Roma (Motion Picture Soundtrack) | |
Type: | soundtrack |
Artist: | Various artists |
Released: | December 14, 2018 |
Length: | 65:11 |
Label: | Sony Masterworks |
Music Inspired by the Film Roma | |
Type: | soundtrack |
Artist: | Various artists |
Released: | February 8, 2019 |
Length: | 65:11 |
Label: | Sony Masterworks |
Two soundtracks were released for the 2018 drama film Roma, directed by Alfonso Cuarón. Roma (Motion Picture Soundtrack) is the first one, released in conjunction with the film's Netflix premiere on December 14, 2018, featuring selections of English, Spanish and Mexican hits from early 1970s handpicked by Alfonso, the music supervisors Lynn Fainchtein and Randall Poster, who produced the album as well. Another album featured songs that were not in the film, but inspired from the musical selections of the film, titled Music Inspired by the Film Roma and was released on February 8, 2019. It consisted multi-genre numbers from popular artists that spans from various timelines, including Beck, Billie Eilish, T Bone Burnett, Patti Smith and a song from Alfonso's daughter Bu Cuaron, performing in her film debut.
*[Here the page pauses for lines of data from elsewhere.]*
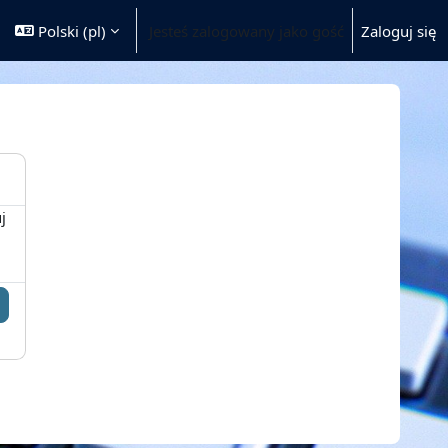
Polski ‎(pl)‎
Jesteś zalogowany jako gość
Zaloguj się
j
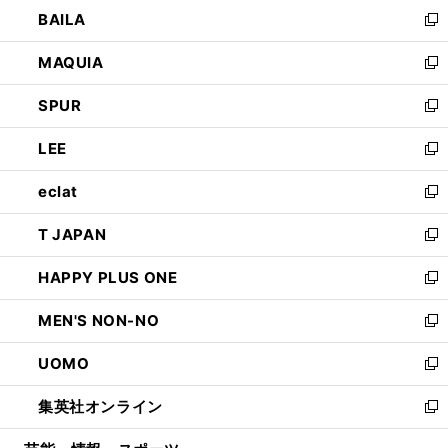
ウ
し
BAILA
く
ィ
い
新
ン
ウ
し
MAQUIA
ド
ィ
い
新
ウ
ン
ウ
し
SPUR
で
ド
ィ
い
新
開
ウ
ン
ウ
し
LEE
く
で
ド
ィ
い
新
開
ウ
ン
ウ
し
eclat
く
で
ド
ィ
い
新
開
ウ
ン
ウ
し
T JAPAN
く
で
ド
ィ
い
新
開
ウ
ン
ウ
し
HAPPY PLUS ONE
く
で
ド
ィ
い
新
開
ウ
ン
ウ
し
MEN'S NON-NO
く
で
ド
ィ
い
新
開
ウ
ン
ウ
し
UOMO
く
で
ド
ィ
い
新
開
ウ
ン
ウ
し
集英社オンライン
く
で
ド
ィ
い
新
開
ウ
ン
ウ
し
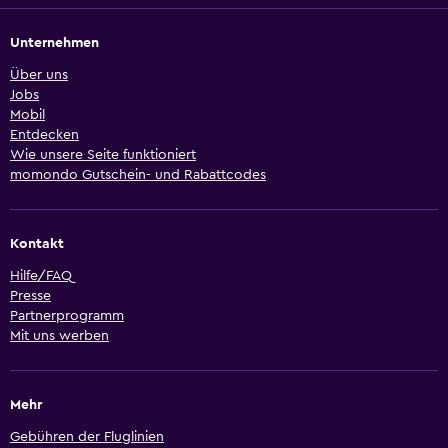
Unternehmen
Über uns
Jobs
Mobil
Entdecken
Wie unsere Seite funktioniert
momondo Gutschein- und Rabattcodes
Kontakt
Hilfe/FAQ
Presse
Partnerprogramm
Mit uns werben
Mehr
Gebühren der Fluglinien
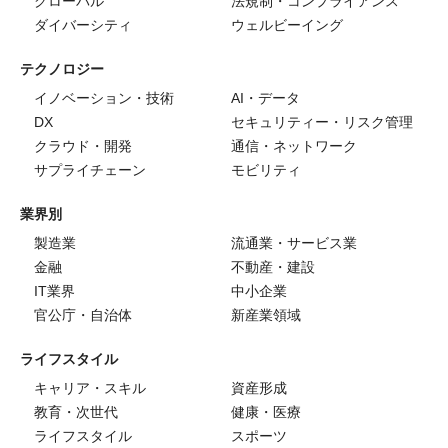
グローバル
法規制・コンプライアンス
ダイバーシティ
ウェルビーイング
テクノロジー
イノベーション・技術
AI・データ
DX
セキュリティー・リスク管理
クラウド・開発
通信・ネットワーク
サプライチェーン
モビリティ
業界別
製造業
流通業・サービス業
金融
不動産・建設
IT業界
中小企業
官公庁・自治体
新産業領域
ライフスタイル
キャリア・スキル
資産形成
教育・次世代
健康・医療
ライフスタイル
スポーツ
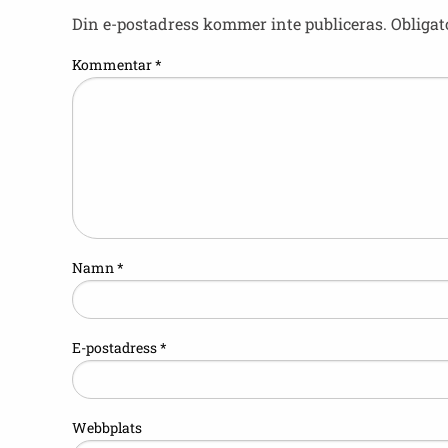
Din e-postadress kommer inte publiceras.
Obligat
Kommentar
*
Namn
*
E-postadress
*
Webbplats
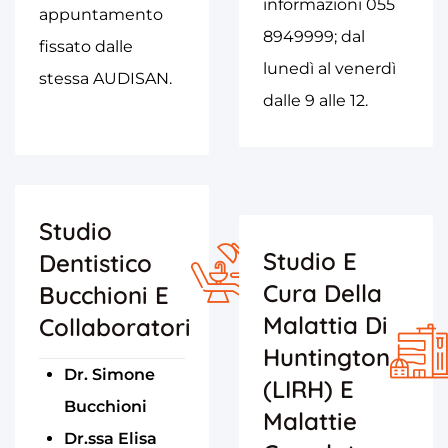
informazioni 055
appuntamento
8949999; dal
fissato dalle
lunedì al venerdì
stessa AUDISAN.
dalle 9 alle 12.
Studio
Studio E
Dentistico
Cura Della
Bucchioni E
Malattia Di
Collaboratori
Huntington
Dr. Simone
(LIRH) E
Bucchioni
Malattie
Dr.ssa Elisa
Alfonso Cuarón, in an interview to Billboard, indicated that "music reveals a lot about a society. In Roma, the music shows a Mexico with pretensions of modernity, but still clinging to its past."[1] He enlisted music supervisor Lynn Fainchtein to select music from the timeline, where the film was set and did extensive research of songs played in airplay during early 1970s and the music that was authentic to the Mexican city, while Randall Poster was brought earlier in the post-production process.[2] The musical choices accurately depict Cleo and Sofi's parallel stories while most of the selections were played in the radio stations which served as the medium in a film that depicts the class inequality.[3]
The sound editor Sergio Diaz did research on several sounds, like car, bird sounds, atmospheres and vendors and did "many" passes on the soundtrack, while searching for specific audio elements. He managed to "build specific moments in all worlds around the film" in order to create the neighborhood of Mexico City.[4] Although the film features no original score, sound designers Skip Lievsay, and mixers Jose Antonio Garcia and Craig Henighan used field recordings from the background, and cues from the diegetic music integrated in the edit. The team, mixed the film in Dolby Atmos to give the viewers an "immersive experience".[5] [6]
At one point, Alfonso felt it cool to have trans-generational and international musicians "doing one of these sounds in a piece of music". After finishing the film, Cuarón asked several musicians to watch the film, with one of the person being T Bone Burnett, whom he had sent the sounds and wrote an "amazing piece of music" derived from the sounds or street vendors from Mexico. Elaborating the process, Burnett said he turned it to a beat, which was turned into an "interesting piece of music with the sounds of street vendors being put together". He named it as simply "Roma" at the time as "he was just working on" and never meant it as a title song, but he felt appropriate as it ends the record.[7] [8]
Alfonso's daughter Bu Cuarón, had sung one of the track "Psycho" which was included in the companion album not included in the film.[9] The song included dialogue snippets, where Cleo's mother lashes out at her, not serving as the film's dynamic but about a broader set of relationships where an anger is followed by an apology. Fainchtein listened to Bu's songs during her performance in a TV show, where Poster had suggested to include her in the album, which she called it as an "emotional experience". Bu, speaking to Variety, claimed that the album goes from melancholic and nostalgic indicating that it deals with reality.
Billie Eilish recorded the track, "When I Was Older" as an original single, released specifically for the album in January 2019.[10] [11] Whereas Patti Smith re-recorded her own single "Wing" from the 1996 album Gone Again, and Beck covered Colourbox's 1983 single "Tarantula".[12] [13] He further performed it at James Corden's The Late Late Show with Gustavo Dudamel, conducting the Los Angeles Philharmonic. Cuarón indicated their contributions saying "It's very clear that when they watched the film, they referred back to those songs and, after all these years, decided that it was the time. So if ‘Roma’ can serve as an excuse for that, it makes me very happy."
Mark Kermode of The Guardian wrote "the soundtrack provides the strongest argument for seeking out a cinema with the best possible sound system and letting the movie engulf you like a roaring wave."[14] Reviewing for the companion album, Ludovic Hunter-Tilney of Financial Times wrote "The best songs are attuned to the dreamlike, uncanny aspects of the film" giving 3.5 out of 5.[15] Philip Sherburne of Pitchfork gave 6.7 to the album, saying "The album doesn’t so much break the fourth wall as smash it to pieces with a high-tech battering ram [...] It’s a reverse mood board, or at best, a kind of bizarre, sanctioned fanfic."[16] Rob Harvilla of The Ringer wrote "Music Inspired by the Film Roma is most comfortable when those inspirations are piecemeal and incidental: It stumbles when the connection is either too explicit or not explicit enough."[17]